Another OF told him that would be a good idea because at least, for once, he would be doing some good.
“Like we just talked about a couple of weeks back,” one OF interjected. “Once we are gone, we won’t have a clue as to what goes on. We will be gone. The family may join in the funeral one-upsmanship, just like weddings, no matter what we want.”
“I can just hear the kids saying, ‘I don’t care what the OF wanted, my dad isn’t going to be buried in a pine box,’ and the kids will go for a casket that costs as much as a car.”
“Not my kids,” one OF said, “I may have a preplanned funeral, and they will take that money, and then wrap me in a sheet, get a shovel, dig a hole and dump me in, and that will be it.”
“Smart kids,” came a remark from a corner of the table.

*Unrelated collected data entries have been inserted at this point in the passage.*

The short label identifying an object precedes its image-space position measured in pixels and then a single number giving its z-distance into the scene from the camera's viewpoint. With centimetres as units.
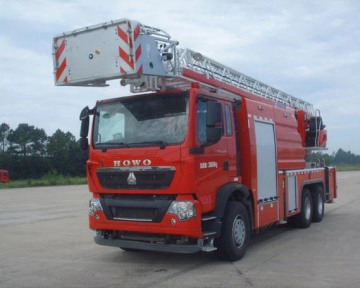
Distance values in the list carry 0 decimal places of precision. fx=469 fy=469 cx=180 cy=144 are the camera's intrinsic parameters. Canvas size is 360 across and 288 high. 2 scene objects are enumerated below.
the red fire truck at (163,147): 704
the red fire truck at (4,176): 5008
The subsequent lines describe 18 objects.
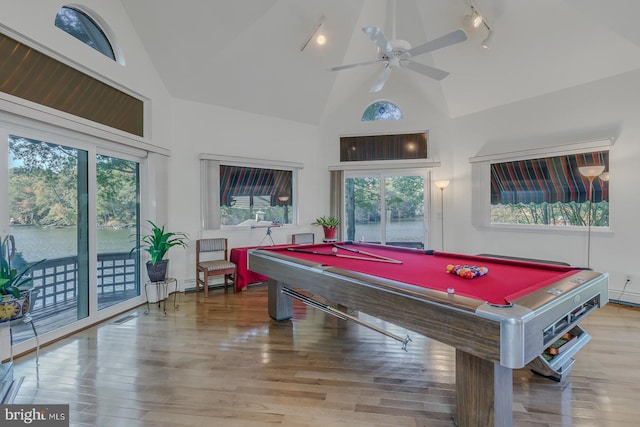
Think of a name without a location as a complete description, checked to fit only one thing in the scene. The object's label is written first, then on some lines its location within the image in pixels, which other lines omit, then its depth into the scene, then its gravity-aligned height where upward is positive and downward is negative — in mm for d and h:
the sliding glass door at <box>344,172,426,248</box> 5793 +140
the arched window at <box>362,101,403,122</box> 5773 +2011
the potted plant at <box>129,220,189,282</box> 3674 -470
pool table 1276 -455
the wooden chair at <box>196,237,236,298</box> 4285 -706
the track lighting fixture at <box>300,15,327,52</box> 4056 +2516
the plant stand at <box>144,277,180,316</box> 3849 -1022
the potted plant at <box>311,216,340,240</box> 5633 -196
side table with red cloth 4570 -856
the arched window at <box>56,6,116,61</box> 3000 +2000
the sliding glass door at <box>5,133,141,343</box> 2711 -100
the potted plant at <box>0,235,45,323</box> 2129 -565
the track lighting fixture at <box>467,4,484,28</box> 3640 +2495
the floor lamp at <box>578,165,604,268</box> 3680 +501
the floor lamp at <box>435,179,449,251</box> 5293 +501
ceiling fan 2766 +1678
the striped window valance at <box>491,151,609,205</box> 4043 +514
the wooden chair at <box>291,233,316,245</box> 5508 -415
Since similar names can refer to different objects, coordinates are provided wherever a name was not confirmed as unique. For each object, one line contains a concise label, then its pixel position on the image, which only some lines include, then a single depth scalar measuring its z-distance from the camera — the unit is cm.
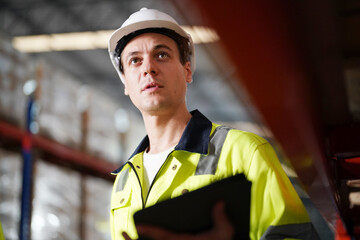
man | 100
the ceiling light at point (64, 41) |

All the OFs who are still breathing came to the breakfast at Mrs. K’s Restaurant in Middleburgh and they were: Henry Whipple, Andy Tinning, Roger Shafer, Chuck Aleseio, Mark Traver, Glenn Patterson, Robie Osterman, George Washburn, Jim Heiser, Otis Lawyer, Steve Kelly, John Rossmann, Bill Krause, Jim Rissacher, Don Woods, Ted Willsey, Harold Guest, Jack Norray, Ken Hughes, Lou Schenck, Mace Porter, Garry Porter, Harold Grippen, Elwood Vanderbilt, Mike Willsey, and not me — but I am still breathing.